• [TEXT SECTION]:

┄┄┄┄┄┄┄┄┄┄

From May 5-12, 53 AP U.S. History (APUSH) students came under suspicion for using ChatGPT to complete a collection of four review assignments. Following an investigation by the administration, 25 students were found to have not cheated while the remaining 28 received zeroes and referrals.
Although the APUSH incident received the most publicity, it is just one of many AI-related academic integrity violations in humanities courses this semester after the controversial technology debuted in November.
In recent weeks, the English department has also faced similar troubling issues with students possibly using ChatGPT on essays and other assignments.
For years, the school has used Turnitin.com to check Canvas assignments, an internet-based plagiarism detection service, which recently gained AI-detection functionality in April.
However, the nascent nature of AI means Turnitin.com’s AI-detection is unreliable.Turnitin.com claims that its model “may not always be accurate so it should not be used as the sole basis for adverse actions against a student.” [jump] In investigating the incident, the APUSH teachers used several AI detection models, such as Turnitin and GPTZero, and also manually looked at students’ submissions to see if it matched their writing style.
In some instances of the APUSH incident, ChatGPT use was obvious — one student did not remove the gray highlight on the text that often comes wifth directly copying and pasting from the ChatGPT interface.

┄┄┄┄┄┄┄┄┄┄

• [DATASET RECORDS]:

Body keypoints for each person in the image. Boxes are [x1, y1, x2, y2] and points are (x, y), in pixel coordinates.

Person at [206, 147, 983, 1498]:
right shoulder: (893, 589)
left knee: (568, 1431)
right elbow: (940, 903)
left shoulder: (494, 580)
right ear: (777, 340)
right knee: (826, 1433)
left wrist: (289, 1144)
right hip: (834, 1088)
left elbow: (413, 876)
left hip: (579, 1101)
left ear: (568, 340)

┄┄┄┄┄┄┄┄┄┄

• [WHAT YOU WILL DO]:
1 > Please write out the passage of the article about ChatGPT cheating from "For years, the" to "their writing style.".
2 > Pick up the article about ChatGPT cheating after its last sentence and keep writing.
The records come from a source unrelated to the article.

• [EXPECTED RESULTS]:
1 >
For years, the school has used Turnitin.com to check Canvas assignments, an internet-based plagiarism detection service, which recently gained AI-detection functionality in April.
However, the nascent nature of AI means Turnitin.com’s AI-detection is unreliable.Turnitin.com claims that its model “may not always be accurate so it should not be used as the sole basis for adverse actions against a student.” [jump] In investigating the incident, the APUSH teachers used several AI detection models, such as Turnitin and GPTZero, and also manually looked at students’ submissions to see if it matched their writing style.

2 >
Initially, students in history teacher Faith Stackhouse Daly’s class whose work was detected as above a certain threshold percentage written by AI were called into her class during tutorial, and she spoke individually to them, either clearing or confirming their use of ChatGPT.
After a large influx of flagged assignments, however, other teachers overheard APUSH students bragging about how they lied to Daly to get their assignments cleared. This created a more serious academic integrity problem, and any student whose assignment was detected as any percentage AI-composed on Turnitin.com was then asked to speak to an administrator.
Meanwhile, history teacher Margarita Morelle’s APUSH students who were flagged were directly sent to the administration.
However, students who were found to have used ChatGPT were given a chance to rescue their grades through an alternative assignment offered by Daly and Morelle, raising their grades for assignments in which they used ChatGPT from 0% to up to 70%.
Meanwhile, the English department is discussing viable ways to prevent ChatGPT use in the future. One possible solution is having students hand-write the beginnings of their assignments in class and type the rest at home, allowing teachers to check the typed version against the handwritten version’s writing style and ideas. English teacher Natasha Ritchie said the downside of handwritten, in-class essays is that they severely limit the possible depth of ideas. With a challenging book like “Beloved” to analyze, students may struggle to meet writing standards if all assessments are in class or handwritten.
“I would be disappointed if we have to change everything to in-class essays, and I think there’ll be some students who won’t perform as well on the spot like that,” Ritchie said.
According to principal Greg Louie in a recent email to APUSH students, technology like ChatGPT will force students to contemplate the kind of students and people they want to be.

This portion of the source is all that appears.